▸ **EXERCISE OBJECTIVE**
Please count the lines in the material below that include "String". Reply with the number alone.

▸ **MATERIAL PROVIDED**
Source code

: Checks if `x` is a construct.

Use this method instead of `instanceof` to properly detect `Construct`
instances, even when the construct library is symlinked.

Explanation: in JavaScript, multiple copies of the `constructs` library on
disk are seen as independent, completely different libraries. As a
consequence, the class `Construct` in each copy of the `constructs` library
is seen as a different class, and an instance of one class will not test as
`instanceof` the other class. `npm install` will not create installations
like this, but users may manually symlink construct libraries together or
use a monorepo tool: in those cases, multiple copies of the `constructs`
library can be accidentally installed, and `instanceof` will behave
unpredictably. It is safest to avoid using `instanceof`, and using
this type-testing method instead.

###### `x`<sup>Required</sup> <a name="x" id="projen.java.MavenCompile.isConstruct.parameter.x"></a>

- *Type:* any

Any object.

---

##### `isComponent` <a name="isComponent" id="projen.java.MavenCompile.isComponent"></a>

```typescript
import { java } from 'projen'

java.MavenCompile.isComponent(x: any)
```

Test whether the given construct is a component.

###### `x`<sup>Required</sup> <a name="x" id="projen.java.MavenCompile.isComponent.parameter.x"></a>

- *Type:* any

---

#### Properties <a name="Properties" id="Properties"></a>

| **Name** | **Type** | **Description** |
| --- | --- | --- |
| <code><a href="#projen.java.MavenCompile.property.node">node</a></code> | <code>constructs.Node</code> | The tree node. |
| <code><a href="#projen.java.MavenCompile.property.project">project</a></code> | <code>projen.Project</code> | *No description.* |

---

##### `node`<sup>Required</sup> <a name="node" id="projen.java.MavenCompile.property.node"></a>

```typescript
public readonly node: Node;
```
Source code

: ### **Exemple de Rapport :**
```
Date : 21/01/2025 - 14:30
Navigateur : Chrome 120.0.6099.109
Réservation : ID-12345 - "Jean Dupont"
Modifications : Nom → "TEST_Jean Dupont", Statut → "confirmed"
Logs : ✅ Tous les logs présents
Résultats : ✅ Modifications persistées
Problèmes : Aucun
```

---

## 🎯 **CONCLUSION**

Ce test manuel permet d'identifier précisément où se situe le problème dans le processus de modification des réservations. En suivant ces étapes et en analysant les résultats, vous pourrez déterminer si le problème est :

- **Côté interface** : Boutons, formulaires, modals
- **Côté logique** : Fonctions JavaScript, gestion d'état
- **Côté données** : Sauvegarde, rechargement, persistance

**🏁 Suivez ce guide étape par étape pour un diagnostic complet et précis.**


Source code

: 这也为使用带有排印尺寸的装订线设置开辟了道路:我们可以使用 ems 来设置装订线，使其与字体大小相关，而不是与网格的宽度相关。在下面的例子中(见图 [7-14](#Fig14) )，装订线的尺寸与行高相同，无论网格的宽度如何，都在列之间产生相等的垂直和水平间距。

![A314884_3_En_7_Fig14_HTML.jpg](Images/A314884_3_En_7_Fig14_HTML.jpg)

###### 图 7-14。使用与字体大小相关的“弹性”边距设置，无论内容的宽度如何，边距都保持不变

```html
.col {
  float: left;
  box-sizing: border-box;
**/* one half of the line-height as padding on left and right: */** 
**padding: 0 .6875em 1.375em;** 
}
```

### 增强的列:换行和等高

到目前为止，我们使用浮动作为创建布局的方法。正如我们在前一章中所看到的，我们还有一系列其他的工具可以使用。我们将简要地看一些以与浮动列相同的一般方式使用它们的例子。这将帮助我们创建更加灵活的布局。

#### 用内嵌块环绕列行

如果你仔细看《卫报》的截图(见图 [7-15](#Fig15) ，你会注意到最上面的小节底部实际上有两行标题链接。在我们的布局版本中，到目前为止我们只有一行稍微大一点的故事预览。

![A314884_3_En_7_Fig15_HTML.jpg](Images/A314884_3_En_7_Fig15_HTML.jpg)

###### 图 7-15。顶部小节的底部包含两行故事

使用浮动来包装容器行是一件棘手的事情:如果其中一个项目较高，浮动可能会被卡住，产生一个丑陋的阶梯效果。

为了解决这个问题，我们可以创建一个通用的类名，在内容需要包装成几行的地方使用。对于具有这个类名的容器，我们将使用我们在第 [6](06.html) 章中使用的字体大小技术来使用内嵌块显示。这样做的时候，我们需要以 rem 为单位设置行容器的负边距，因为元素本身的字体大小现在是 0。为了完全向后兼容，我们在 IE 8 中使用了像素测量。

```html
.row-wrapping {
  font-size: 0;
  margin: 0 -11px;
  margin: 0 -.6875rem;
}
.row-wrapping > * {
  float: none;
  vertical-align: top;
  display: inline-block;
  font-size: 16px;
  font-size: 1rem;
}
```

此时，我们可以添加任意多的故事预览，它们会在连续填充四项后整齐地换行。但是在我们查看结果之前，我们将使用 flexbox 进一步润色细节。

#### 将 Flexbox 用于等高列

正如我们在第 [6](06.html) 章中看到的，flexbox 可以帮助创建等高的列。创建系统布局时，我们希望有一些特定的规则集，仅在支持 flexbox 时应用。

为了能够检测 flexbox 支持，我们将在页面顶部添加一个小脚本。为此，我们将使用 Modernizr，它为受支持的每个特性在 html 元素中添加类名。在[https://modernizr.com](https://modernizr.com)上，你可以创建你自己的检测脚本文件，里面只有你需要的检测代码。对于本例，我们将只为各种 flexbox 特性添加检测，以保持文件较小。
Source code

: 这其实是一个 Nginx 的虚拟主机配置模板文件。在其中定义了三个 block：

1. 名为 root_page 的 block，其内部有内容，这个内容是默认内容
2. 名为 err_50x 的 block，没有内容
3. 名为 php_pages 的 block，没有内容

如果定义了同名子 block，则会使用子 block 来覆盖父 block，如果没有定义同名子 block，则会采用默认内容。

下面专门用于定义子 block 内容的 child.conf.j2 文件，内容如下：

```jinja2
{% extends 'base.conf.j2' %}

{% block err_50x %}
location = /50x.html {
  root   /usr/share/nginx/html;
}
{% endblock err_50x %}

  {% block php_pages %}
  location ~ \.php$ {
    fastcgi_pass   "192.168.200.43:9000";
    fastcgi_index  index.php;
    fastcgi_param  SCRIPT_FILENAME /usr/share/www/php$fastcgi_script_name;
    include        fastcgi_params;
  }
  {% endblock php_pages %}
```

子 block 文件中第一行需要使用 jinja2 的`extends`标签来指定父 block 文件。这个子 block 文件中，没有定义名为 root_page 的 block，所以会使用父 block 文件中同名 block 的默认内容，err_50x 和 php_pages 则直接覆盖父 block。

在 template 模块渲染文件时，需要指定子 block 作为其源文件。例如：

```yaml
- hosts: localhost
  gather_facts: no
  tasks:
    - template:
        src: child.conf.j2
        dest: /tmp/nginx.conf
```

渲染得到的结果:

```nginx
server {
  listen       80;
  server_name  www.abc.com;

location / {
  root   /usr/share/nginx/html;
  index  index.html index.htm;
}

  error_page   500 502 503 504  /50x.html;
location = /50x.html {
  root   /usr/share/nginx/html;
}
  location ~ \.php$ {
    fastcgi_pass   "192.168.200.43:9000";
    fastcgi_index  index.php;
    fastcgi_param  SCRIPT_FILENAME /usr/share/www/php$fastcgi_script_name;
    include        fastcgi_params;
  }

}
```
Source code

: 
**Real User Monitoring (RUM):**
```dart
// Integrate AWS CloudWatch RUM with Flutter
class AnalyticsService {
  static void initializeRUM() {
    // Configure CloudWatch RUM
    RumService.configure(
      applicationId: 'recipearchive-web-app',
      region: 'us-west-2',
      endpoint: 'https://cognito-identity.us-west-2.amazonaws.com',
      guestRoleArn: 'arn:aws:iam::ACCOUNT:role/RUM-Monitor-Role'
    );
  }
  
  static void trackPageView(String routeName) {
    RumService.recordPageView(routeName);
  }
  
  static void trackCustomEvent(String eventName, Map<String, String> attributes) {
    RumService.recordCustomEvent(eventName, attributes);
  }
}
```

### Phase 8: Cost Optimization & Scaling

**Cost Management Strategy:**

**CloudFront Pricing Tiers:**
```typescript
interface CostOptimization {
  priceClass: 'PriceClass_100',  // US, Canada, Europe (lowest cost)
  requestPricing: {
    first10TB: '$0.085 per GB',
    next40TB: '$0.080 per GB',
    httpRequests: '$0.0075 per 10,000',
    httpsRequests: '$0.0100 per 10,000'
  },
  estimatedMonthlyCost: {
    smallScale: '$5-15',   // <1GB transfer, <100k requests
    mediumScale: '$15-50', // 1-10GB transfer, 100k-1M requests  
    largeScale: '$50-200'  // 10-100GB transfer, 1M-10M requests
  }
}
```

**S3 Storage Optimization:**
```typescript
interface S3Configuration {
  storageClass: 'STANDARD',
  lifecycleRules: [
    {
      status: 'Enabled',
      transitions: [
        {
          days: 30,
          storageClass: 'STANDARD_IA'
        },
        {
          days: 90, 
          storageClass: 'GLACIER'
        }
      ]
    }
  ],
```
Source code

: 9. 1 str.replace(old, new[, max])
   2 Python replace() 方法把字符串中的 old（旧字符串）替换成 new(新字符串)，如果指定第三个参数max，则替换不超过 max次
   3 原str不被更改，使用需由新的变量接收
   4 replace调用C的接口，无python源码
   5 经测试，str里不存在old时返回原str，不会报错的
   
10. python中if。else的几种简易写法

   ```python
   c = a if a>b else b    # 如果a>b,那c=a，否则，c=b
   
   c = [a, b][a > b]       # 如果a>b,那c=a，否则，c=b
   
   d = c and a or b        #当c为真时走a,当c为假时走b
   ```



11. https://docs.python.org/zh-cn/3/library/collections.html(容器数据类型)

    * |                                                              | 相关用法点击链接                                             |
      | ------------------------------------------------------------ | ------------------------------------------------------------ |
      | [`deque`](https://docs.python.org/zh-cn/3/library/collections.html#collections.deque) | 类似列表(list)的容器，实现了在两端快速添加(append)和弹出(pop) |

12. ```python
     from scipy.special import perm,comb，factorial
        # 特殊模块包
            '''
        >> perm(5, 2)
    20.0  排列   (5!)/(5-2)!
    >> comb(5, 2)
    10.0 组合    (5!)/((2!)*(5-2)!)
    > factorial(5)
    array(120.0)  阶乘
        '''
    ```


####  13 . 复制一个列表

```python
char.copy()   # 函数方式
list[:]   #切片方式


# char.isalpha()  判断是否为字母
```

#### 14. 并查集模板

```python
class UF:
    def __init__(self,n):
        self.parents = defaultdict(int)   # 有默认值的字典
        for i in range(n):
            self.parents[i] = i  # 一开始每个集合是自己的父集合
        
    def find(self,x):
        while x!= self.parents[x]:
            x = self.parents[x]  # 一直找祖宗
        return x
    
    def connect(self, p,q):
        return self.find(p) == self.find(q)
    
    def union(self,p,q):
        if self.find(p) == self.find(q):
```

▸ **TASK RESPONSE**
2